Vali Nasr had an interview with CFW on the violence in Syria and its implications. Nasr has become a sort of go-to expert for all things Middle Eastern and politically Islamic in recent years, which is slight departure from his true expertise: Islamism in Pakistan. I have no problem with generalists or in someone using expertise in a specific area more broadly—critical thinking is an asset to be broadly applied, and Vali Nasr’s is a first-class intellect—but Nasr seems to me to intentionally play into the media spotlight and he sometimes loses fidelity to “ground truth” by focusing on epiphenomena.

The Shia Revival was misunderstood by the grand public as a threat by an upsurging minority bent on political dominance across the Middle East, threatening all that we understood (or thought we did) about the balance of power in that region. The misunderstanding as has much to do with King Abdullah of Jordan’s coining of the term “Shia crescent” as it does the habit of the general public not to fully read books or to latch on to sensational aspects of them. Really, all he was pointing out was that religion still mattered, that it had political effects, and that it mattered in the Middle East in terms of the old split between Sunni and Shia. This was just the local manifestation of what Samuel Huntington had pointed out ten years before in The Clash of Civilizations, where he argues that such identity politics would become the norm. Both books elide nuances in order to make a larger argument on a grand scale, but like with other grand theorists, there’s something there that nitpicking the details doesn’t dispel.

In this piece, I think Nasr is right in his overarching argument that the violence in Syria is part of a reshuffling of power between interests groups more so than a fight for democracy, but he misrepresents the sectarian and ethnic divisions in antebellum Syria as being a case of minority repression.

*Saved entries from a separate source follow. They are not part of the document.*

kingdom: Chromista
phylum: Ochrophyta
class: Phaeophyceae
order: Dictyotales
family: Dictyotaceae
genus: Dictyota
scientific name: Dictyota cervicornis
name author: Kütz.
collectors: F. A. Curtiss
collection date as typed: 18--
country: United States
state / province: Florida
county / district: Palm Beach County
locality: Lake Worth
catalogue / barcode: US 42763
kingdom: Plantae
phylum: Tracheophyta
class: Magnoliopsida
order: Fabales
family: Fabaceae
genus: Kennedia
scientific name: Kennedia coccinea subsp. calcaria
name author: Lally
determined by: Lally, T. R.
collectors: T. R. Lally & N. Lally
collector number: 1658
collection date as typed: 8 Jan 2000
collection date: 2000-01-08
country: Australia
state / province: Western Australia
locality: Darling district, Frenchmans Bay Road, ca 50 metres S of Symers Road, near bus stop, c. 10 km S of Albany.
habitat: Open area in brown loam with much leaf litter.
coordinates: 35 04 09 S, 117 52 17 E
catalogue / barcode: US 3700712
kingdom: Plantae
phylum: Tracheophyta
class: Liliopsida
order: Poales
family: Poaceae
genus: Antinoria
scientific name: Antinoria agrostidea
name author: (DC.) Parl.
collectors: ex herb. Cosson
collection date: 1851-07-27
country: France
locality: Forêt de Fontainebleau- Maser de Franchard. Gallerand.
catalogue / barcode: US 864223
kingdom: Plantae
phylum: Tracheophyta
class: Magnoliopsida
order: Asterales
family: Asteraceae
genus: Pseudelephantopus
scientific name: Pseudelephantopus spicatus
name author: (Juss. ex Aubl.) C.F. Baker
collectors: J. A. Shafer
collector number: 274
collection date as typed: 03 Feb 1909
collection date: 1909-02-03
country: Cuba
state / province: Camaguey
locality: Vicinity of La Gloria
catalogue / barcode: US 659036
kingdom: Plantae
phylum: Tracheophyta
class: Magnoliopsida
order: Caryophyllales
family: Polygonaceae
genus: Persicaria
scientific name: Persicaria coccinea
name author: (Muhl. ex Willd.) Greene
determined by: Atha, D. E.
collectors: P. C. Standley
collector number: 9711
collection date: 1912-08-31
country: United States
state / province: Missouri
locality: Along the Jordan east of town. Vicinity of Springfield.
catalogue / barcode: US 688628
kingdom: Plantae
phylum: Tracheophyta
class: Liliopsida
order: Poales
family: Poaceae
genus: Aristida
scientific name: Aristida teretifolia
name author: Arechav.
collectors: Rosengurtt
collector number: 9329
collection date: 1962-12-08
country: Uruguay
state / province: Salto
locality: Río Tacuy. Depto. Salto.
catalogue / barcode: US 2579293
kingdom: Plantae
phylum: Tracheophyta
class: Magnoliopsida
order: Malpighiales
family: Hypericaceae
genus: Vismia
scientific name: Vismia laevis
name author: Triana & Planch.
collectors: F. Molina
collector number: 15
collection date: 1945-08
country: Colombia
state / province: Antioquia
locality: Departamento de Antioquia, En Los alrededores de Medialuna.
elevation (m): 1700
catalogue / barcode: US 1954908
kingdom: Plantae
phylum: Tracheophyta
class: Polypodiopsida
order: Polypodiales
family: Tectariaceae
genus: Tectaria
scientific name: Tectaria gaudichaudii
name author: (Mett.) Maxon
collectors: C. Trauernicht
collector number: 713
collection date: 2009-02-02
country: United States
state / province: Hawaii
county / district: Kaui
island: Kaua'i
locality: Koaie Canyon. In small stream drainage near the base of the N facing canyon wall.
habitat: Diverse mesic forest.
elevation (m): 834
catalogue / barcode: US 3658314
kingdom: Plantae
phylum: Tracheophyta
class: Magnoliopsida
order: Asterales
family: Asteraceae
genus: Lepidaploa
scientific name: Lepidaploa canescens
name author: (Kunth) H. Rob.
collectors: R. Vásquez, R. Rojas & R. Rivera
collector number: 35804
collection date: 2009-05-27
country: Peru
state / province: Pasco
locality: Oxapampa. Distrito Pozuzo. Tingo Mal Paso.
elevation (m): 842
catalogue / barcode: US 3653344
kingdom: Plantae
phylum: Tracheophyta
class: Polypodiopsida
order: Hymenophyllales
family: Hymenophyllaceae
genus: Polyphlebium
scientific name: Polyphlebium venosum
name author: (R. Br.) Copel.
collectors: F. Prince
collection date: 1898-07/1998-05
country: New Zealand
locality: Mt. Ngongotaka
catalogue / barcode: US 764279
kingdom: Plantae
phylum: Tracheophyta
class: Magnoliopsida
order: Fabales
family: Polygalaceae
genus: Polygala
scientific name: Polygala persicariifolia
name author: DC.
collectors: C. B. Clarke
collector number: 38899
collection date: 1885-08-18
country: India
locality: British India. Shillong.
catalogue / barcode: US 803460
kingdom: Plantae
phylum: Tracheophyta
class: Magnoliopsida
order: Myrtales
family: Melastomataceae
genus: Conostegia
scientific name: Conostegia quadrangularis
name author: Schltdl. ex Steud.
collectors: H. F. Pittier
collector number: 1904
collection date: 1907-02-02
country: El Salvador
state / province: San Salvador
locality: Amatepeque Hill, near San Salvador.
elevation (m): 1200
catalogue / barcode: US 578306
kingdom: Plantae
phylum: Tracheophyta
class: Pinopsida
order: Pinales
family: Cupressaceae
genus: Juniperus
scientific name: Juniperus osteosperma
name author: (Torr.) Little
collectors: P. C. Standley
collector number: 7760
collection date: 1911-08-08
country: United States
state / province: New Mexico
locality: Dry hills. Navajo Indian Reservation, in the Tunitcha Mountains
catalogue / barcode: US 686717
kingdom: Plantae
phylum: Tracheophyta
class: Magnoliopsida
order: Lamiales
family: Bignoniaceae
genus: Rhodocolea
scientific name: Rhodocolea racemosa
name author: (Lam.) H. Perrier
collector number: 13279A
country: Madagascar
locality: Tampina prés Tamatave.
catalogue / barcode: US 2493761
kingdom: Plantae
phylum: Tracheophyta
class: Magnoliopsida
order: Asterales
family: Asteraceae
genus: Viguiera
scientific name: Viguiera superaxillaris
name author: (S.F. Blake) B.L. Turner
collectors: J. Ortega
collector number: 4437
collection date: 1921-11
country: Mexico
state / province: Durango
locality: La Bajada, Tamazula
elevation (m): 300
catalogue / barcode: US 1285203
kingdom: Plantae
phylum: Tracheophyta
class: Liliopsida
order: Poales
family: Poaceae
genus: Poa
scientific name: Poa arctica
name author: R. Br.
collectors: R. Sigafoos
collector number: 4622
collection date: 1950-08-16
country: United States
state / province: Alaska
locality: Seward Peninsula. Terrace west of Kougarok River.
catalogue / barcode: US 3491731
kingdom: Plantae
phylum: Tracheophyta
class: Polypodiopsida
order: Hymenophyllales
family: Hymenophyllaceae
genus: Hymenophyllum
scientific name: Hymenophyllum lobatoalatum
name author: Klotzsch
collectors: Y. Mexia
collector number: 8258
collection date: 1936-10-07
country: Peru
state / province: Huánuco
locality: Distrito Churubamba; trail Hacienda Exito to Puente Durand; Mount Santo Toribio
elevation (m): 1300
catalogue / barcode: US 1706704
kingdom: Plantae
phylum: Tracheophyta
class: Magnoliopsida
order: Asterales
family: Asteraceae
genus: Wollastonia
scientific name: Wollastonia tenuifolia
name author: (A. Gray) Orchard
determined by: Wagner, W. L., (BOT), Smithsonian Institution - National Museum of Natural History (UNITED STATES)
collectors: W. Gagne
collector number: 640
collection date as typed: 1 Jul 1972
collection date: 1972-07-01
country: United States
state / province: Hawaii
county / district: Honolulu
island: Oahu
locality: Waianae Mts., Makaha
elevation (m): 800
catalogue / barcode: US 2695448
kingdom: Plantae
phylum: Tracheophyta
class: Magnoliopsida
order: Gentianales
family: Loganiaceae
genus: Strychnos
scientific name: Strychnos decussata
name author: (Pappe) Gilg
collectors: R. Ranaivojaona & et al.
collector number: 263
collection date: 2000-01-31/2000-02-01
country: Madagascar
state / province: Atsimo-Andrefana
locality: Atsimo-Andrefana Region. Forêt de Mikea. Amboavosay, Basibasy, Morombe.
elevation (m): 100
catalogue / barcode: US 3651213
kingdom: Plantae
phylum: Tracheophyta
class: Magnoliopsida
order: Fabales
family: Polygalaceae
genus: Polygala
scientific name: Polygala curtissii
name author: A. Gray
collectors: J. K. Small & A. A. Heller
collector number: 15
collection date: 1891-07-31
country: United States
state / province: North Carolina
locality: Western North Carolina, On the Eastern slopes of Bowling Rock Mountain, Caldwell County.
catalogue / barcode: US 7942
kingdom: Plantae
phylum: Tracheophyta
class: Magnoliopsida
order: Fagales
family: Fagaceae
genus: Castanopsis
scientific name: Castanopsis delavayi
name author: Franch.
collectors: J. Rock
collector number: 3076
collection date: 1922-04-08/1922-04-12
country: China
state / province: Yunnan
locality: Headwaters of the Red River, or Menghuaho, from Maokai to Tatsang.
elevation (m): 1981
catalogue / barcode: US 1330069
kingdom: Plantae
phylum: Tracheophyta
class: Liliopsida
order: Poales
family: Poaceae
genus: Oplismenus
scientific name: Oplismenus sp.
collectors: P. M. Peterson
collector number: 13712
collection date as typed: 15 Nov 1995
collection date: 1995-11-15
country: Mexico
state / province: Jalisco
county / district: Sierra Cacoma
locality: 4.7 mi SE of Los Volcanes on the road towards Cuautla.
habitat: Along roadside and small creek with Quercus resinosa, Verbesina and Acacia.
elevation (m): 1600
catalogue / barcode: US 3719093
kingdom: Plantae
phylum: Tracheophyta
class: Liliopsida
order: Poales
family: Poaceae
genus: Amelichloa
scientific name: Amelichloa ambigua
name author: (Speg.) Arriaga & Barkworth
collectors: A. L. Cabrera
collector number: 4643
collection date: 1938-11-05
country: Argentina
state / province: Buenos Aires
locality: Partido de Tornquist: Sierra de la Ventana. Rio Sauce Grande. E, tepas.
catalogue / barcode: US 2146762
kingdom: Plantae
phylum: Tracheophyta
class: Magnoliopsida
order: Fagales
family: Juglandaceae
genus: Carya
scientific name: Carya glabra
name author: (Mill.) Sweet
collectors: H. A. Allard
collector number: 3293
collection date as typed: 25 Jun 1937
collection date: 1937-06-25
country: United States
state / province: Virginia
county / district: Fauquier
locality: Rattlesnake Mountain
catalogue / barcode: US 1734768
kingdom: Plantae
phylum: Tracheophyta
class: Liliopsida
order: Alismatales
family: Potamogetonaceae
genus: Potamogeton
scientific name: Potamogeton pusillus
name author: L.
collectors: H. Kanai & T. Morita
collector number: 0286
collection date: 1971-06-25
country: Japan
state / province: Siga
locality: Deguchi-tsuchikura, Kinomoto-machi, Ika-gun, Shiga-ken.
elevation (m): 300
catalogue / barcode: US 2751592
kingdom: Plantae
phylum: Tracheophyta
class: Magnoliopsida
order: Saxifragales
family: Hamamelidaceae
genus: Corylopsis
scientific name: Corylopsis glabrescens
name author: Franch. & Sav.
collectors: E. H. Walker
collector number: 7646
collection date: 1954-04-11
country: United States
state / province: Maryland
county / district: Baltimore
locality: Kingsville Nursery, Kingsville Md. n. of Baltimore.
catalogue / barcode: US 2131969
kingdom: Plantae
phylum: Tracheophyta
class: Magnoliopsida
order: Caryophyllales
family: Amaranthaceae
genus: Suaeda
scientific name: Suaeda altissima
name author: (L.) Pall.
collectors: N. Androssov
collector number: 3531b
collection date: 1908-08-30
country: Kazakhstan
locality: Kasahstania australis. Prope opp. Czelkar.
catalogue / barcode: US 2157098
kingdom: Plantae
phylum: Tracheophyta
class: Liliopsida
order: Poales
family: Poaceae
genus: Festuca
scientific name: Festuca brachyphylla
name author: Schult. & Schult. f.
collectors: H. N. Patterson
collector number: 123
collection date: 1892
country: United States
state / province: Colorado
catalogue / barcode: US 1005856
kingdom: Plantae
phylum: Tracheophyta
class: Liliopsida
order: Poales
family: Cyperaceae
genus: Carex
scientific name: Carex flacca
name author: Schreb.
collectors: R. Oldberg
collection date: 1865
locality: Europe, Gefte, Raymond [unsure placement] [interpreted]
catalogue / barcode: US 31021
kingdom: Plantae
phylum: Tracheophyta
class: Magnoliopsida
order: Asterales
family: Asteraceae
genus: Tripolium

Unlike what Nasr states here, the Alawi in Syria have not exerted tyrannical control over a mostly Sunni population; the Assad regime, which is Alawi, has exerted tyrannical control over the entire Syrian population, which is mostly Sunni.

The Alawi population owes much to the regime—it derives social and economic privilege, and by some reports, its entire identity now derives from the regime vice any theological or cultural distinctions—but the regime derives little from the Alawi. Alawi make up a large percentage of military elite, but the business and other elites are Sunni or Christian, etc.

Syria is a complex tapestry. That’s an overused expression, but in this case (as with Lebanon) it’s a good one as the whole society is knitted together, knots on knots, with no real sense of how the whole thing hangs together beyond faith. Ok, maybe not a tapestry; more like macramé.